* **Records from a dataset**
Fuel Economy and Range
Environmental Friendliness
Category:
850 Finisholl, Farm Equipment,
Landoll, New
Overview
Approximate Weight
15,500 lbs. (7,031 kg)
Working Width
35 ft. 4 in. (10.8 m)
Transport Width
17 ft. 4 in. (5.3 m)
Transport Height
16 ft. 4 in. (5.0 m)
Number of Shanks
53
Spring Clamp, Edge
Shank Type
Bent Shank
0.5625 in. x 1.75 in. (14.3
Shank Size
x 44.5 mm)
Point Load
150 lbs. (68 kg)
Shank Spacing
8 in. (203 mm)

* **What you need to do**
Turn the lines of the records above into a Markdown table with two columns, Row and Line, giving each line a row number and leaving out any blank lines.

* **Written solution**
| Row | Line |
|---|---|
| 1 | Fuel Economy and Range |
| 2 | Environmental Friendliness |
| 3 | Category: |
| 4 | 850 Finisholl, Farm Equipment, |
| 5 | Landoll, New |
| 6 | Overview |
| 7 | Approximate Weight |
| 8 | 15,500 lbs. (7,031 kg) |
| 9 | Working Width |
| 10 | 35 ft. 4 in. (10.8 m) |
| 11 | Transport Width |
| 12 | 17 ft. 4 in. (5.3 m) |
| 13 | Transport Height |
| 14 | 16 ft. 4 in. (5.0 m) |
| 15 | Number of Shanks |
| 16 | 53 |
| 17 | Spring Clamp, Edge |
| 18 | Shank Type |
| 19 | Bent Shank |
| 20 | 0.5625 in. x 1.75 in. (14.3 |
| 21 | Shank Size |
| 22 | x 44.5 mm) |
| 23 | Point Load |
| 24 | 150 lbs. (68 kg) |
| 25 | Shank Spacing |
| 26 | 8 in. (203 mm) |